我说:“你不用跟我客气,那只塑料袋本来就是从我这里吹到你那里的。”
一周后,扫北段那妇女家里有事,辞职时,指着我对新来的妇女说:“那大哥人很好,吹过来的纸呀袋呀什么的,自觉捞回去弄进垃圾斗。你呀,看见纸呀袋呀什么的吹到他那边,也要自觉捞过来弄进垃圾斗,晓得吗?”
新来的妇女点着头:“晓得,我会的。”
一天,我区域的几张废纸风卷残云般吹进了新来的区域,还是和以前一样,我自觉地赶紧用扫把把那几张废纸捞过来,弄进垃圾斗。新来的妇女见状:“大哥,你这人真好。”
“你不用跟我客气。”我说,“那几张废纸本来就是从我这里吹到你那里的。”
后来,北区域这个新来的妇女家里走不开,也不做了。一时招不到人,于是, 南北两个区域的垃圾归我通扫。
不久,终于招了个进来,还是个阿姨。她退休后在家闲不住,就要求扫街。这回,我调去扫北区域了,她扫南区域。
这天,扫着扫着,有几片树叶一道风从我的区域刮进了她的区域。我很主动赶紧用扫把把那几片树叶捞过来,弄进垃圾斗,接着,还帮她扫了一大片地。
过路的一位阿姨见状,停下对我说:“这位大哥,你这人对她真好。”
我对过路的阿姨说:“她是我老伴儿,必须的。” 过路的阿姨捂着脸走了。
我家没再养鸡了
这天早上,苟叔打开鸡笼喂鸡,发现少了一只半大的公鸡。
这只鸡养到这么大可不容易,苟叔还准备中秋节用它炖板栗的。不能就这样算了,必须找!活要见鸡,死要见毛。
茍叔房前屋后转了几圈,没找到。左邻右舍也问了,都说没看见。苟叔叫来一个叫癞子的村民帮忙找,苟叔说:“癞子,我家丢了一只鸡,你帮忙找呗。”
癞子想包村里的鱼塘,正愁没机会巴结村主任苟叔呢!就问:“是什么样的鸡?”
苟叔说:“大红冠子公鸡。”
癞子拍着胸脯,信誓旦旦地说:“放心,就是上天入地,我也要帮您找到那只大红冠子公鸡。”
不到两袋烟工夫,癞子就提着一只大红冠子公鸡来了:“找到了。”
“太好了。”苟叔高兴地说,“行啊癞子,换作别人可办不到。”两天后,苟叔发现又少了一只鸡,这次他自己都懒得找了,直接叫癞子帮忙找。

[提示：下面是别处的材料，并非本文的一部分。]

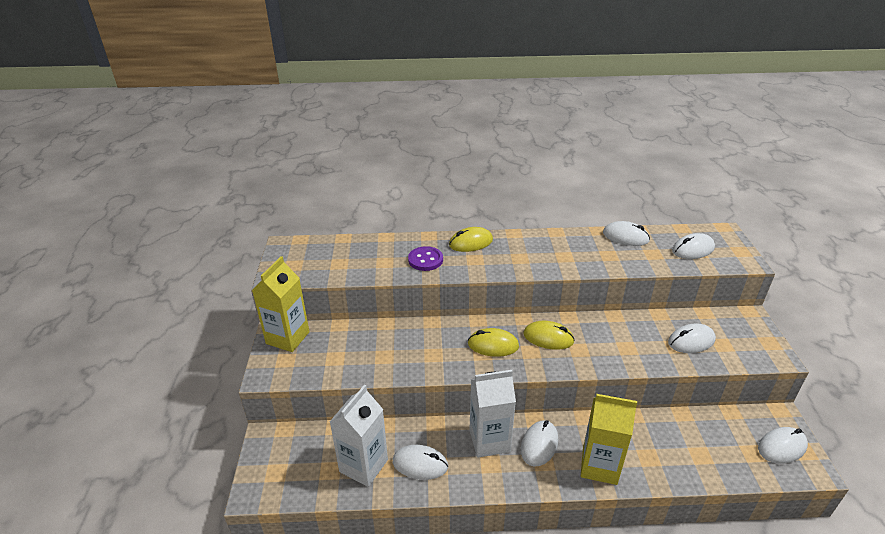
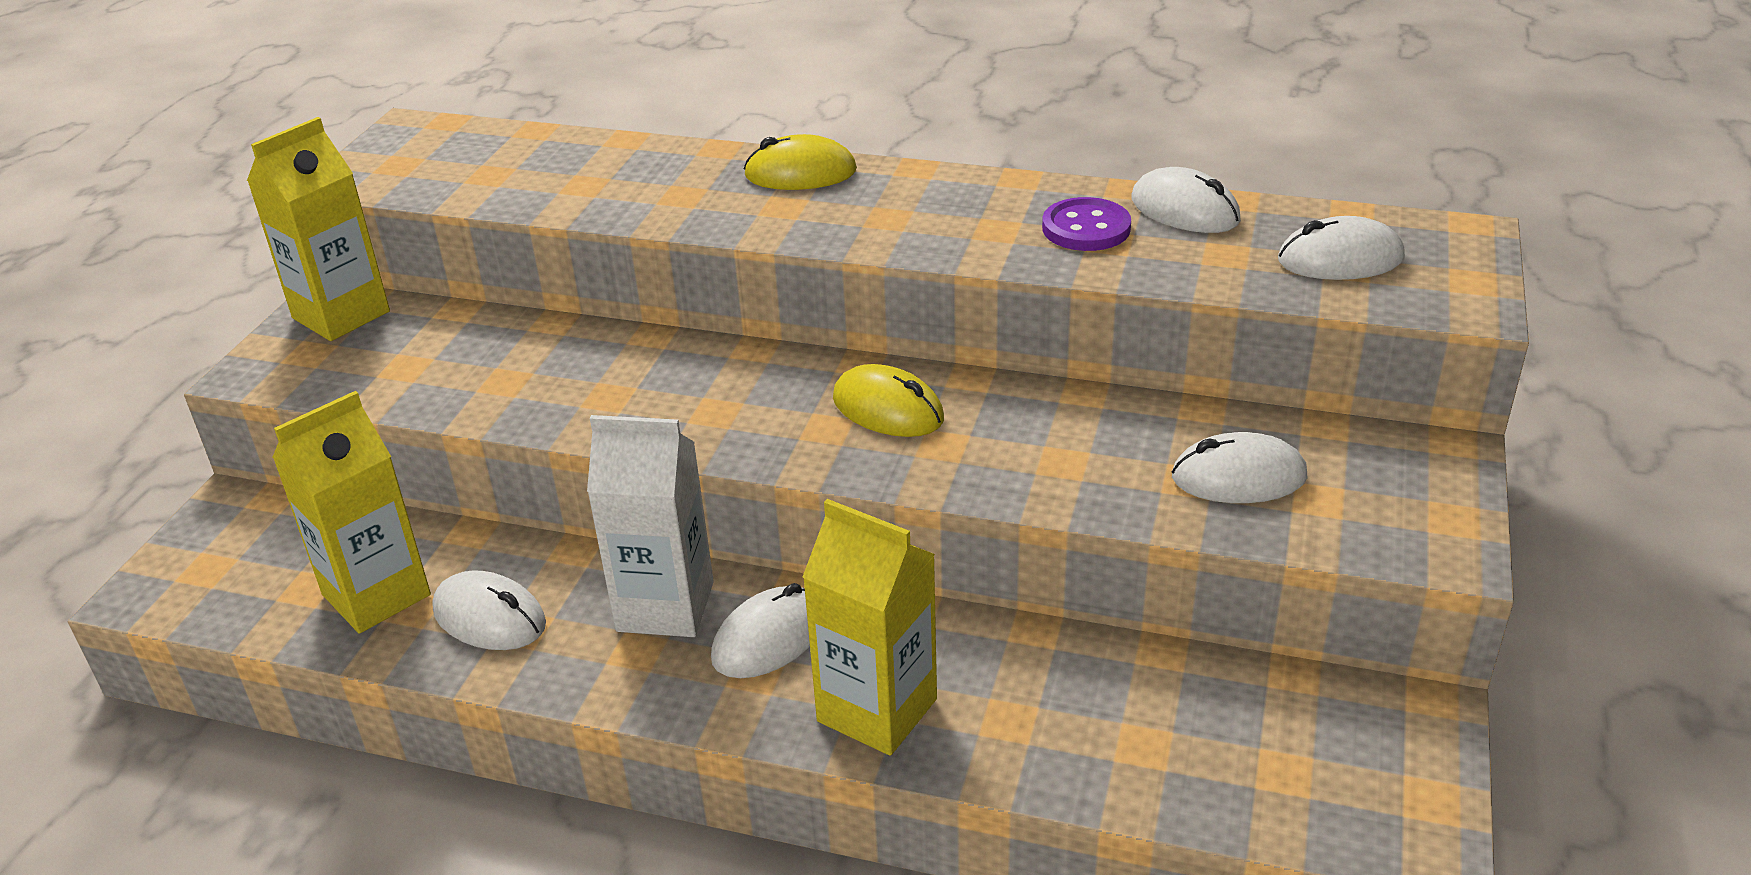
camera: 20 degrees right, 0 degrees up
(363, 466) = (376, 595): white carton -> yellow carton
(425, 260) = (673, 192): purple button -> purple button (1086, 228)
(493, 345) = (750, 401): yellow mouse -> none
(782, 447) = (1374, 777): white mouse -> none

癞子问:“是什么样子的鸡?”苟叔说:“芦花老母鸡。”
癞子拍着胸脯,信誓旦旦地说:“放心,就是上天入地,我也要帮您找到那只芦花老母鸡。”
不到一袋烟工夫,癞子提着一只芦花老母鸡来了:“找到了。”
“行啊癞子,我没看错你。换了别人,就难得办到了。” 癞子的鱼塘还没包到手,村委会换届,苟叔卸任了。
苟叔一门心思在家养鸡,丢鸡事件还是屡屡发生。当苟叔再去找癞子帮忙找鸡时,癞子却说:“我家没再养鸡了。”